_ABOUT THIS EXERCISE_
Your output should be exactly the lines from the one containing "контроль душит экономику" through the final line of the following data, please, with no pictures.

--- DATA TO PROCESS ---

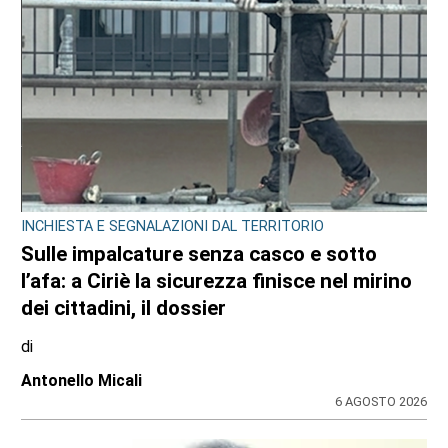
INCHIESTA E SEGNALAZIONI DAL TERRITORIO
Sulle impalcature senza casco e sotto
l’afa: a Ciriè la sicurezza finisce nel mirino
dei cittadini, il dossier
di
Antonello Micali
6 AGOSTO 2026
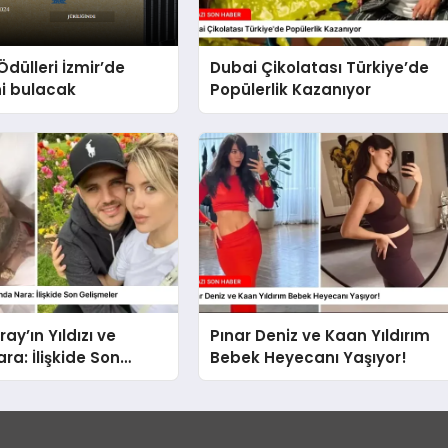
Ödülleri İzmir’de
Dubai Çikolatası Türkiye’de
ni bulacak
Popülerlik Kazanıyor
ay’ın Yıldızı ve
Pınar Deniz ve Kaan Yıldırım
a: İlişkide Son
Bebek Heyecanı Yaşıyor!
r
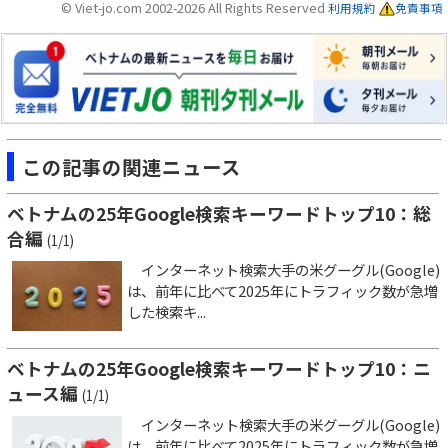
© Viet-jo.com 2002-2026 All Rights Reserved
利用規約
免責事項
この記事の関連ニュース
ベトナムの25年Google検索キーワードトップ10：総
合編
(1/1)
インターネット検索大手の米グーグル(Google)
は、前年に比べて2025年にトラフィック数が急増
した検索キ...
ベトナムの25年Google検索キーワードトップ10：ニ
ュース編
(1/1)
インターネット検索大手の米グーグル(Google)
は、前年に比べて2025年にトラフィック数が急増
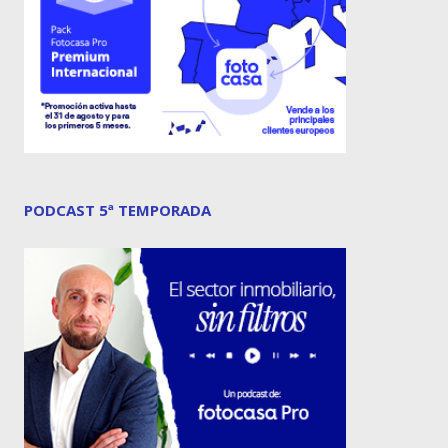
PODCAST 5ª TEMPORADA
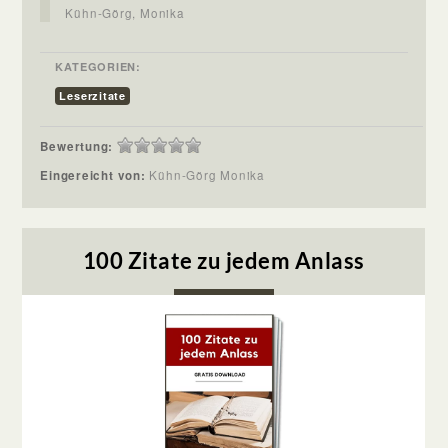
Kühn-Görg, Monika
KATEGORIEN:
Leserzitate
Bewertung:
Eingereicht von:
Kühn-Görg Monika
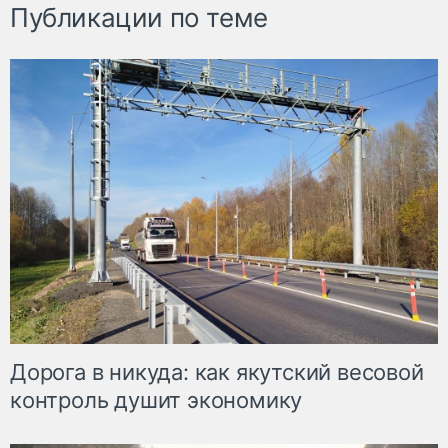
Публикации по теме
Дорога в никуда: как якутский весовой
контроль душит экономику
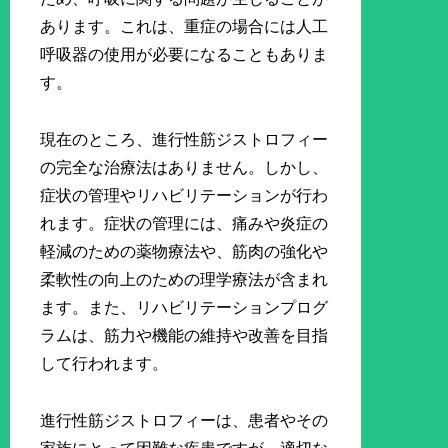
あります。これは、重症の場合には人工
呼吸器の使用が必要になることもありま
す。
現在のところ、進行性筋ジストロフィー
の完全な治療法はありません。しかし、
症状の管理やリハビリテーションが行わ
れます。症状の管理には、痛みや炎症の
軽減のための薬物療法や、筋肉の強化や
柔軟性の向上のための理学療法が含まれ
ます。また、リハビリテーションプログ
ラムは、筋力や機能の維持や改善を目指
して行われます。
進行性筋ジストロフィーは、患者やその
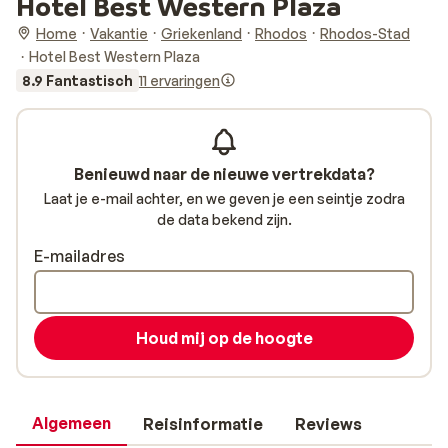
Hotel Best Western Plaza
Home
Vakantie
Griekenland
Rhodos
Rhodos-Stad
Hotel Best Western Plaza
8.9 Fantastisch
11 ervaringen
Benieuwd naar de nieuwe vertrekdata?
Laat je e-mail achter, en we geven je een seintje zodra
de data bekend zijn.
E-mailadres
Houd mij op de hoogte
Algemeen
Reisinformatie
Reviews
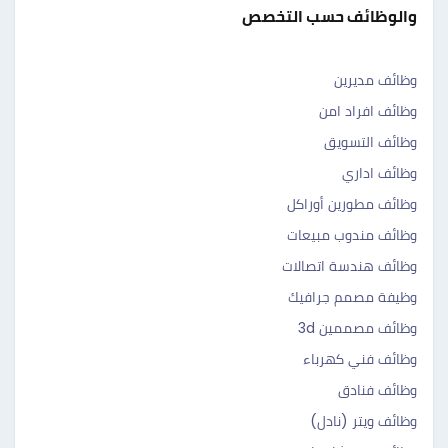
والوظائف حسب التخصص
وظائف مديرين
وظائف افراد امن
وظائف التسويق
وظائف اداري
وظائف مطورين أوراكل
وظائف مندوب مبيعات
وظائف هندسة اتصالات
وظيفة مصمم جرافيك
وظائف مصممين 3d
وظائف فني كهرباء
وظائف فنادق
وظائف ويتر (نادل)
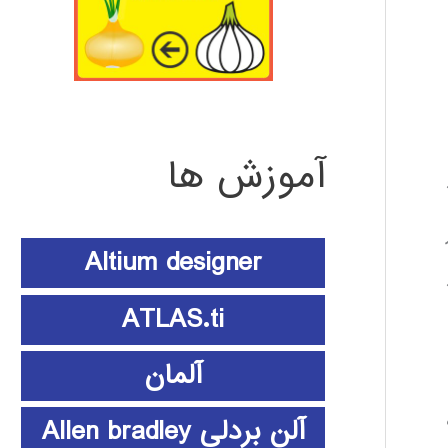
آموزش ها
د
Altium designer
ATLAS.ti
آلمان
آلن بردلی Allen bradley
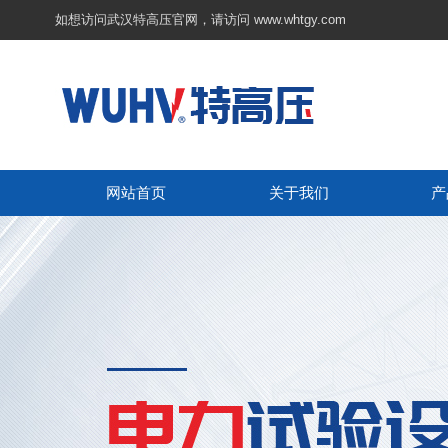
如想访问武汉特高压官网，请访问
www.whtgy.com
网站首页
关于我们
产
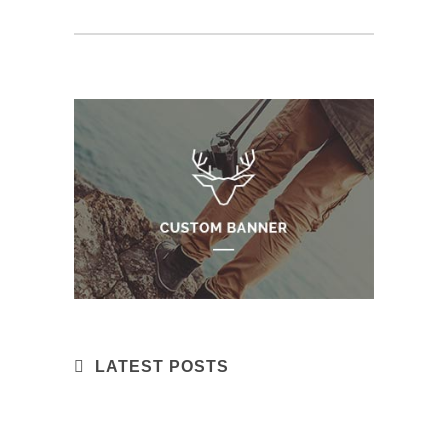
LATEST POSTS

---

_RESPONSE_
контроль душит экономику
あります。これは、重症の場合には人工
呼吸器の使用が必要になることもありま
す。
現在のところ、進行性筋ジストロフィー
の完全な治療法はありません。しかし、
症状の管理やリハビリテーションが行わ
れます。症状の管理には、痛みや炎症の
軽減のための薬物療法や、筋肉の強化や
柔軟性の向上のための理学療法が含まれ
ます。また、リハビリテーションプログ
ラムは、筋力や機能の維持や改善を目指
して行われます。
進行性筋ジストロフィーは、患者やその
Hotel Best Western Plaza
Home
Vakantie
Griekenland
Rhodos
Rhodos-Stad
Hotel Best Western Plaza
8.9 Fantastisch
11 ervaringen
Benieuwd naar de nieuwe vertrekdata?
Laat je e-mail achter, en we geven je een seintje zodra
de data bekend zijn.
E-mailadres
Houd mij op de hoogte
Algemeen
Reisinformatie
Reviews
والوظائف حسب التخصص
وظائف مديرين
وظائف افراد امن
وظائف التسويق
وظائف اداري
وظائف مطورين أوراكل
وظائف مندوب مبيعات
وظائف هندسة اتصالات
وظيفة مصمم جرافيك
وظائف مصممين 3d
وظائف فني كهرباء
وظائف فنادق
وظائف ويتر (نادل)
آموزش ها
د
Altium designer
ATLAS.ti
آلمان
آلن بردلی Allen bradley
如想访问武汉特高压官网，请访问
www.whtgy.com
网站首页
关于我们
产
LATEST POSTS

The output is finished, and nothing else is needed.